In more recent weeks, raptor numbers have been on the up as migrating birds and juveniles have been taking to the skies. I missed out on seeing a Hobby all summer until while working at Clifton on the 22nd of August, one showed itself incredibly well while chasing House Martin up near the farm near Branshill. After that there were several seen within a couple of weeks, with more being seen at clifton, one on a bike ride near Shelford and while working at Skylarks in Holme Pierrepont a male bird was seen hawking dragonflies giving amazing views. Buzzard numbers have increased too which is usual at this time of year as the juveniles are being persuaded to disperse by their weary parents. A visit to Clifton produced at least 10 birds one morning, and counts of even more birds have been recorded in recent weeks. Most interesting however was a Red Kite seen at Holme Pierrepont being mobbed by crows on the 9th of September, only my second record of this species in Notts after seeing one at Attenborough in september 2010.

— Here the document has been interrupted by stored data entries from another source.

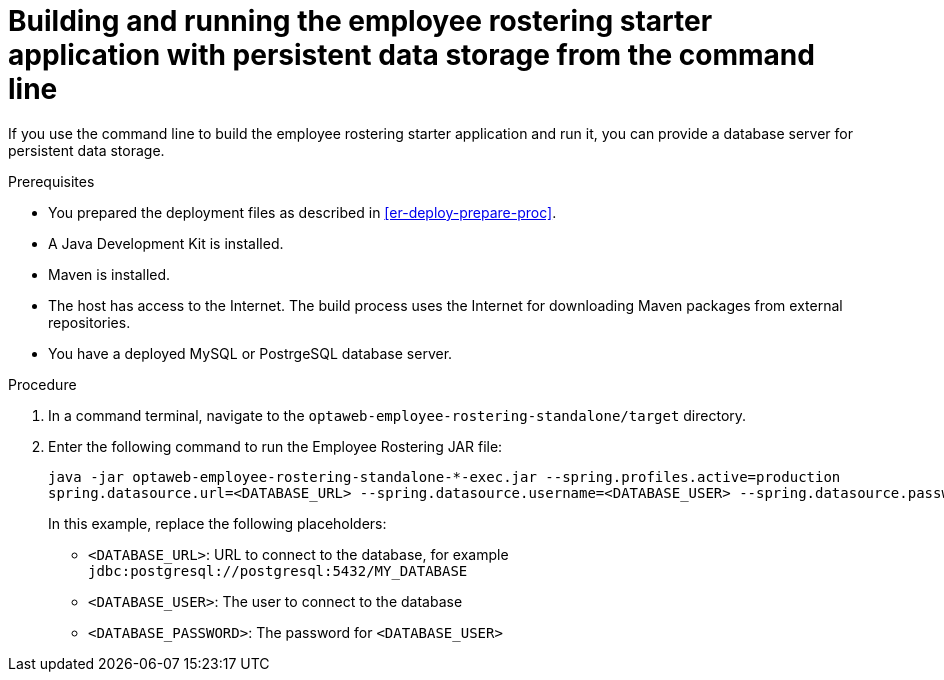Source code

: [id='optashift-ER-building-commandline-db-proc']
= Building and running the employee rostering starter application with persistent data storage from the command line

If you use the command line to build the employee rostering starter application and run it, you can provide a database server for persistent data storage.

.Prerequisites
* You prepared the deployment files as described in <<er-deploy-prepare-proc>>.
* A Java Development Kit is installed.
* Maven is installed.
* The host has access to the Internet. The build process uses the Internet for downloading Maven packages from external repositories.
* You have a deployed MySQL or PostrgeSQL database server.


.Procedure
. In a command terminal, navigate to the `optaweb-employee-rostering-standalone/target` directory.
. Enter the following command to run the Employee Rostering JAR file:
+
[source,bash]
----
java -jar optaweb-employee-rostering-standalone-*-exec.jar --spring.profiles.active=production
spring.datasource.url=<DATABASE_URL> --spring.datasource.username=<DATABASE_USER> --spring.datasource.password=<DATABASE_PASSWORD>
----
+
In this example, replace the following placeholders:

* `<DATABASE_URL>`: URL to connect to the database, for example `jdbc:postgresql://postgresql:5432/MY_DATABASE`
* `<DATABASE_USER>`: The user to connect to the database
* `<DATABASE_PASSWORD>`: The password for `<DATABASE_USER>`
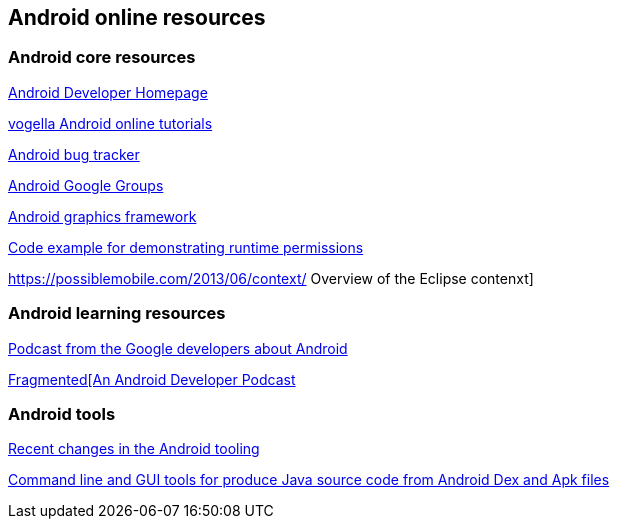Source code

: == Android online resources

=== Android core resources
		
http://developer.android.com[Android Developer Homepage]
		
http://www.vogella.com/android.html[vogella Android online tutorials]
		
http://code.google.com/p/android/issues/list[Android bug tracker]
		
http://groups.google.com/group/android-developers[Android Google Groups]
		
http://source.android.com/devices/graphics/architecture.html[Android graphics framework]
		
https://github.com/googlesamples/android-RuntimePermissions[Code example for demonstrating runtime permissions]
	
https://possiblemobile.com/2013/06/context/ Overview of the Eclipse contenxt] 
	
=== Android learning resources

http://androidbackstage.blogspot.de/[Podcast from the Google developers about Android]

http://fragmentedpodcast.com/[Fragmented[An Android Developer Podcast]

=== Android tools

http://tools.android.com/recent[Recent changes in the Android tooling]

https://github.com/skylot/jadx[Command line and GUI tools for produce Java source code from Android Dex and Apk files]

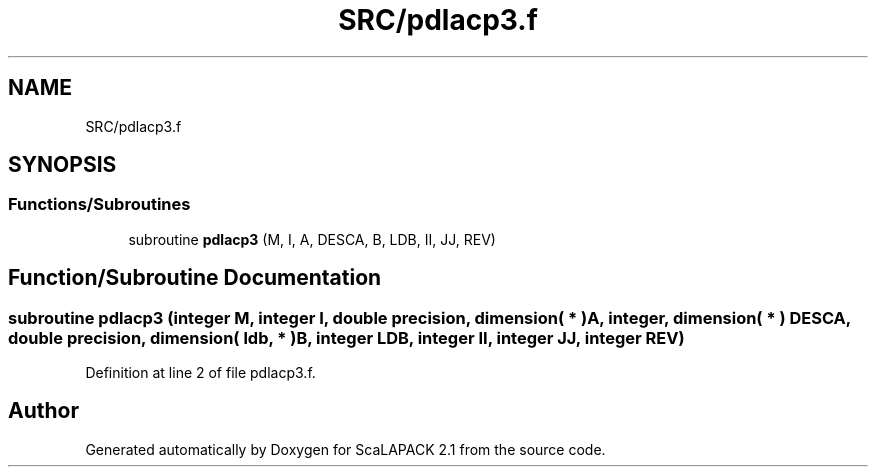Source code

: .TH "SRC/pdlacp3.f" 3 "Sat Nov 16 2019" "Version 2.1" "ScaLAPACK 2.1" \" -*- nroff -*-
.ad l
.nh
.SH NAME
SRC/pdlacp3.f
.SH SYNOPSIS
.br
.PP
.SS "Functions/Subroutines"

.in +1c
.ti -1c
.RI "subroutine \fBpdlacp3\fP (M, I, A, DESCA, B, LDB, II, JJ, REV)"
.br
.in -1c
.SH "Function/Subroutine Documentation"
.PP 
.SS "subroutine pdlacp3 (integer M, integer I, double precision, dimension( * ) A, integer, dimension( * ) DESCA, double precision, dimension( ldb, * ) B, integer LDB, integer II, integer JJ, integer REV)"

.PP
Definition at line 2 of file pdlacp3\&.f\&.
.SH "Author"
.PP 
Generated automatically by Doxygen for ScaLAPACK 2\&.1 from the source code\&.
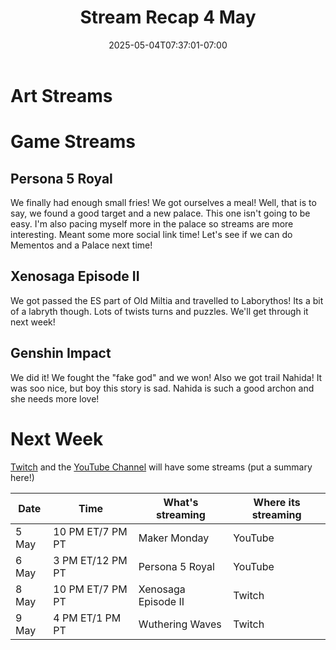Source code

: #+TITLE: Stream Recap 4 May
#+DATE: 2025-05-04T07:37:01-07:00
#+DRAFT: false
#+DESCRIPTION:
#+TAGS[]: stream recap news
#+KEYWORDS[]:
#+SLUG:
#+SUMMARY:

* Art Streams

* Game Streams

** Persona 5 Royal
We finally had enough small fries! We got ourselves a meal! Well, that is to say, we found a good target and a new palace. This one isn't going to be easy. I'm also pacing myself more in the palace so streams are more interesting. Meant some more social link time! Let's see if we can do Mementos and a Palace next time!
#+begin_export html

#+end_export
** Xenosaga Episode II
We got passed the ES part of Old Miltia and travelled to Laborythos! Its a bit of a labryth though. Lots of twists turns and puzzles. We'll get through it next week!
#+begin_export html

#+end_export
** Genshin Impact
We did it! We fought the "fake god" and we won! Also we got trail Nahida! It was soo nice, but boy this story is sad. Nahida is such a good archon and she needs more love!
#+begin_export html

#+end_export
* Next Week
[[https://www.twitch.tv/yayoi_chi][Twitch]] and the [[https://www.youtube.com/@yayoi-chi][YouTube Channel]] will have some streams (put a summary here!)
#+attr_html: :align center :width 100% :title Next week's Schedule :alt Next week's schedule (see the table below)!
[[/~yayoi/images/schedules/2025/5Mon.png]]
| Date  | Time             | What's streaming    | Where its streaming |
|-------+------------------+---------------------+---------------------|
| 5 May | 10 PM ET/7 PM PT | Maker Monday        | YouTube             |
| 6 May | 3 PM ET/12 PM PT | Persona 5 Royal     | YouTube             |
| 8 May | 10 PM ET/7 PM PT | Xenosaga Episode II | Twitch              |
| 9 May | 4 PM ET/1 PM PT  | Wuthering Waves     | Twitch              |
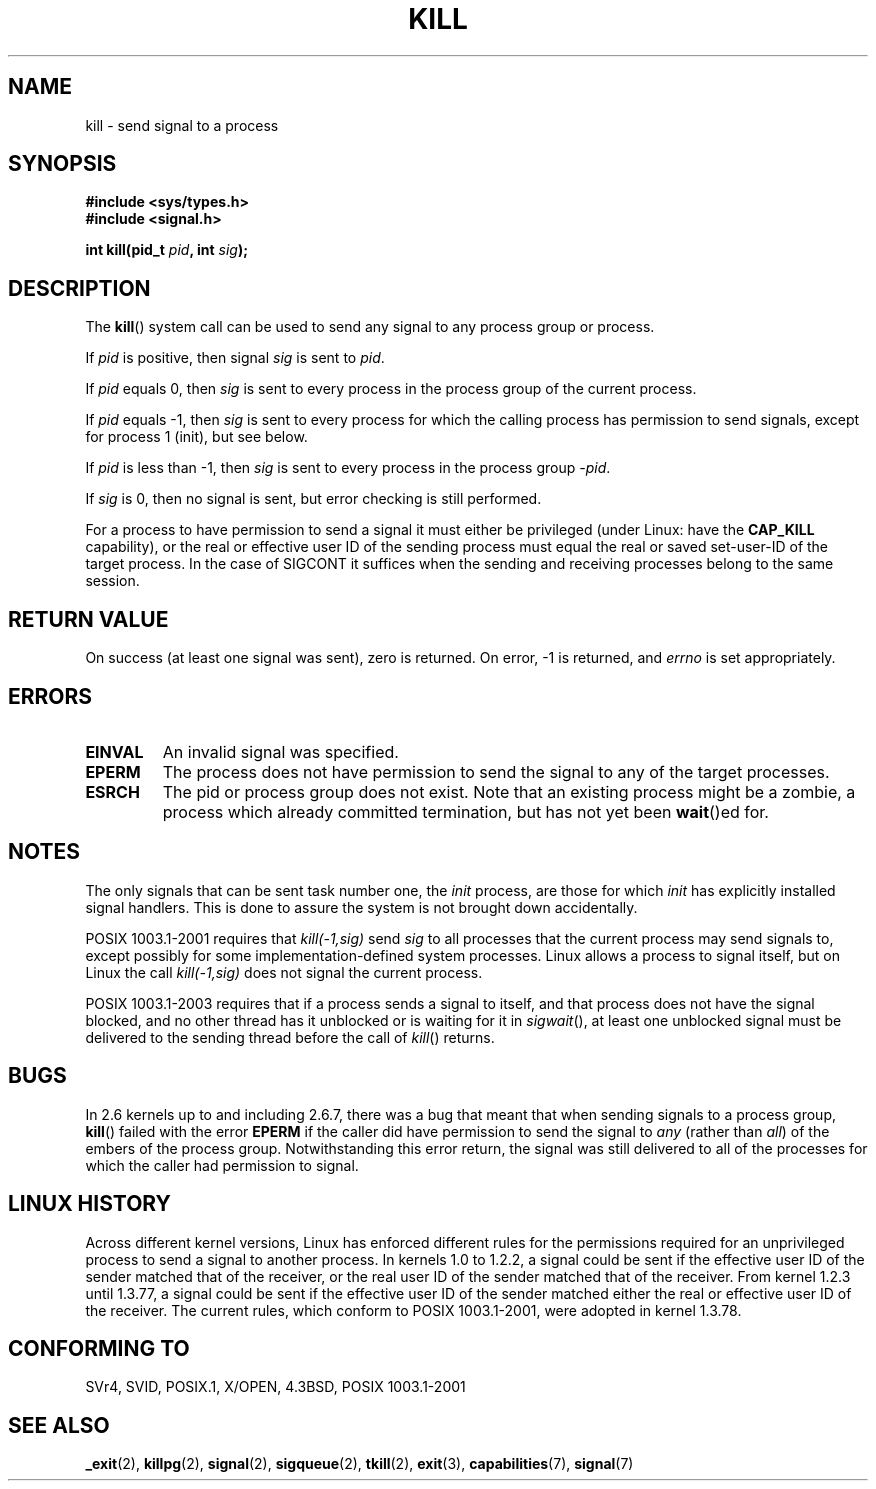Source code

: .\" Hey Emacs! This file is -*- nroff -*- source.
.\"
.\" Copyright (c) 1992 Drew Eckhardt (drew@cs.colorado.edu), March 28, 1992
.\"
.\" Permission is granted to make and distribute verbatim copies of this
.\" manual provided the copyright notice and this permission notice are
.\" preserved on all copies.
.\"
.\" Permission is granted to copy and distribute modified versions of this
.\" manual under the conditions for verbatim copying, provided that the
.\" entire resulting derived work is distributed under the terms of a
.\" permission notice identical to this one.
.\" 
.\" Since the Linux kernel and libraries are constantly changing, this
.\" manual page may be incorrect or out-of-date.  The author(s) assume no
.\" responsibility for errors or omissions, or for damages resulting from
.\" the use of the information contained herein.  The author(s) may not
.\" have taken the same level of care in the production of this manual,
.\" which is licensed free of charge, as they might when working
.\" professionally.
.\" 
.\" Formatted or processed versions of this manual, if unaccompanied by
.\" the source, must acknowledge the copyright and authors of this work.
.\"
.\" Modified by Michael Haardt <michael@moria.de>
.\" Modified by Thomas Koenig <ig25@rz.uni-karlsruhe.de>
.\" Modified 1993-07-23 by Rik Faith <faith@cs.unc.edu>
.\" Modified 1993-07-25 by Rik Faith <faith@cs.unc.edu>
.\" Modified 1995-11-01 by Michael Haardt
.\"  <michael@cantor.informatik.rwth-aachen.de>
.\" Modified 1996-04-14 by Andries Brouwer <aeb@cwi.nl>
.\"  [added some polishing contributed by Mike Battersby <mib@deakin.edu.au>]
.\" Modified 1996-07-21 by Andries Brouwer <aeb@cwi.nl>
.\" Modified 1997-01-17 by Andries Brouwer <aeb@cwi.nl>
.\" Modified 2001-12-18 by Andries Brouwer <aeb@cwi.nl>
.\" Modified 2002-07-24 by Michael Kerrisk <mtk-manpages@gmx.net>
.\"	Added note on historical rules enforced when an unprivileged process
.\"	sends a signal.
.\" Modified 2004-06-16 by Michael Kerrisk <mtk-manpages@gmx.net>
.\"     Added note on CAP_KILL
.\" Modified 2004-06-24 by aeb
.\" Modified, 2004-11-30, after idea from emmanuel.colbus@ensimag.imag.fr
.\"
.TH KILL 2 2004-06-24 "Linux 2.6.7" "Linux Programmer's Manual"
.SH NAME
kill \- send signal to a process
.SH SYNOPSIS
.nf
.B #include <sys/types.h>
.br
.B #include <signal.h>
.sp
.BI "int kill(pid_t " pid ", int " sig );
.fi
.SH DESCRIPTION
The
.BR kill ()
system call
can be used to send any signal to any process group or process.
.PP
If \fIpid\fP is positive, then signal \fIsig\fP is sent to \fIpid\fP.
.PP
If \fIpid\fP equals 0, then \fIsig\fP is sent to every process in the
process group of the current process.
.PP
If \fIpid\fP equals \-1, then \fIsig\fP is sent to every process
for which the calling process has permission to send signals,
except for process 1 (init), but see below.
.PP
If \fIpid\fP is less than \-1, then \fIsig\fP is sent to every process
in the process group \fI\-pid\fP.
.PP
If \fIsig\fP is 0, then no signal is sent, but error checking is still
performed.

For a process to have permission to send a signal
it must either be privileged (under Linux: have the
.B CAP_KILL
capability), or the real or effective
user ID of the sending process must equal the real or
saved set-user-ID of the target process.
In the case of SIGCONT it suffices when the sending and receiving
processes belong to the same session.
.SH "RETURN VALUE"
On success (at least one signal was sent), zero is returned.
On error, \-1 is returned, and
.I errno
is set appropriately.
.SH ERRORS
.TP
.B EINVAL
An invalid signal was specified.
.TP
.B EPERM
The process does not have permission to send the signal
to any of the target processes.
.TP
.B ESRCH
The pid or process group does not exist.
Note that an existing process might be a zombie,
a process which already committed termination, but
has not yet been \fBwait\fP()ed for.
.SH NOTES
The only signals that can be sent task number one, the
.I init
process, are those for which
.I init
has explicitly installed signal handlers.
This is done to assure the
system is not brought down accidentally.
.LP
POSIX 1003.1-2001 requires that \fIkill(\-1,sig)\fP send \fIsig\fP
to all processes that the current process may send signals to,
except possibly for some implementation-defined system processes.
Linux allows a process to signal itself, but on Linux the call
\fIkill(\-1,sig)\fP does not signal the current process.
.LP
POSIX 1003.1-2003 requires that if a process sends a signal to itself,
and that process does not have the signal blocked, and no other thread
has it unblocked or is waiting for it in \fIsigwait\fP(), at least one
unblocked signal must be delivered to the sending thread before the
call of \fIkill\fP() returns.
.SH BUGS
In 2.6 kernels up to and including 2.6.7, 
there was a bug that meant that when sending signals to a process group,
.BR kill ()
failed with the error 
.B EPERM 
if the caller did have permission to send the signal to \fIany\fP (rather
than \fIall\fP) of the embers of the process group.  
Notwithstanding this error return, the signal was still delivered 
to all of the processes for which the caller had permission to signal.
.SH "LINUX HISTORY"
Across different kernel versions, Linux has enforced different rules
for the permissions required for an unprivileged process
to send a signal to another process.
.\" In the 0.* kernels things chopped and changed quite
.\" a bit - MTK, 24 Jul 02
In kernels 1.0 to 1.2.2, a signal could be sent if the
effective user ID of the sender matched that of the receiver,
or the real user ID of the sender matched that of the receiver.
From kernel 1.2.3 until 1.3.77, a signal could be sent if the
effective user ID of the sender matched either the real or effective
user ID of the receiver.
The current rules, which conform to POSIX 1003.1-2001, were adopted
in kernel 1.3.78.
.SH "CONFORMING TO"
SVr4, SVID, POSIX.1, X/OPEN, 4.3BSD, POSIX 1003.1-2001
.SH "SEE ALSO"
.BR _exit (2),
.BR killpg (2),
.BR signal (2),
.BR sigqueue (2),
.BR tkill (2),
.BR exit (3),
.BR capabilities (7),
.BR signal (7)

Other highlights include my first ever Spotted Flycatcher which was seen atop a dead oak tree on Clifton Grove while I was surveying butterflies on the 8th. I'd visited the area a few days previously with the sole intention of finding a Spotted Fly but failed miserably, so I was really pleased to have finally caught up with one after missing them in previous years. Also a very brief and early record of a Bittern at Holme Pierrepont was very exciting and is the first i've seen in notts since winter 2010/11.

So its been an incredible few weeks really. I'm keeping an eye out so hopefully i'll see some more interesting stuff, autumns on its way so let's hope for something a bit special.